Hence, the conclusion emerging from the current data is clear - the genus Lolium
should be divided into two clades, the first consisted from L. persicum, L. remotum
and L. temulentum, whereas the second from L. loliaceum, L. perenne ssp. multiflorum,
L. perenne ssp. perenne and L. rigidum. These two clades as discussed earlier likely diverged
independently from the common ancestor similar to the present Schedonorus genus.

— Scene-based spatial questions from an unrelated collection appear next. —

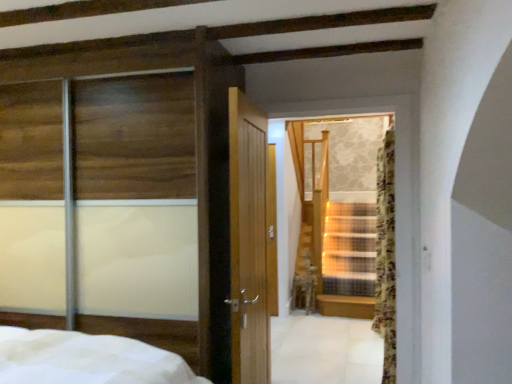
Question: Should I look upward or downward to see transparent glass stairs at center?

Choices:
 (A) up
 (B) down

Answer: (B)

Question: Is transparent glass sliding door at left taller than transparent glass stairs at center?

Choices:
 (A) no
 (B) yes

Answer: (B)

Question: Is transparent glass stairs at center inside transparent glass sliding door at left?

Choices:
 (A) yes
 (B) no

Answer: (B)

Question: Can you confirm if transparent glass sliding door at left is positioned to the left of transparent glass stairs at center?

Choices:
 (A) no
 (B) yes

Answer: (B)

Question: Is transparent glass sliding door at left oriented towards transparent glass stairs at center?

Choices:
 (A) no
 (B) yes

Answer: (A)

Question: Does transparent glass sliding door at left have a lesser width compared to transparent glass stairs at center?

Choices:
 (A) no
 (B) yes

Answer: (A)

Question: Is transparent glass sliding door at left completely or partially outside of transparent glass stairs at center?

Choices:
 (A) no
 (B) yes

Answer: (B)

Question: Is transparent glass sliding door at left located outside floral fabric curtain at right?

Choices:
 (A) yes
 (B) no

Answer: (A)

Question: Is transparent glass sliding door at left in front of floral fabric curtain at right?

Choices:
 (A) yes
 (B) no

Answer: (A)

Question: Are transparent glass sliding door at left and floral fabric curtain at right making contact?

Choices:
 (A) yes
 (B) no

Answer: (B)

Question: From a real-world perspective, does transparent glass sliding door at left stand above floral fabric curtain at right?

Choices:
 (A) yes
 (B) no

Answer: (A)

Question: Considering the relative positions of transparent glass sliding door at left and floral fabric curtain at right in the image provided, is transparent glass sliding door at left behind floral fabric curtain at right?

Choices:
 (A) yes
 (B) no

Answer: (B)

Question: Can you confirm if transparent glass sliding door at left is bigger than floral fabric curtain at right?

Choices:
 (A) yes
 (B) no

Answer: (A)

Question: Is floral fabric curtain at right wider than transparent glass sliding door at left?

Choices:
 (A) yes
 (B) no

Answer: (B)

Under the above hypothesis, naming the two clades as groups of self-pollinated and outpollinated
species can not be held any longer for the reason that self-pollinated species are in
both groups. It would be reasonably to assign both clades either after the progenitor or after
the most common representative e.g., Temulentum clade for the first one, and Perenne clade
for another. The time of divergence of the Temulentum clade from a common ancestor can
be estimated as 2.5 MYA using molecular clock based on Charmet et al. (1997) calculations
or as 2.7 MYA using t=D/2α transformation and 2 x 10 -7 as the substitution rate. The Perenne
clade split from Schedonorus (F. pratensis) about 2.35 MYA. Such scenario means that the
ability to self-pollination arose independently in both clades as it has already been suggested
using AFLP profiles (Polok et al. 2006).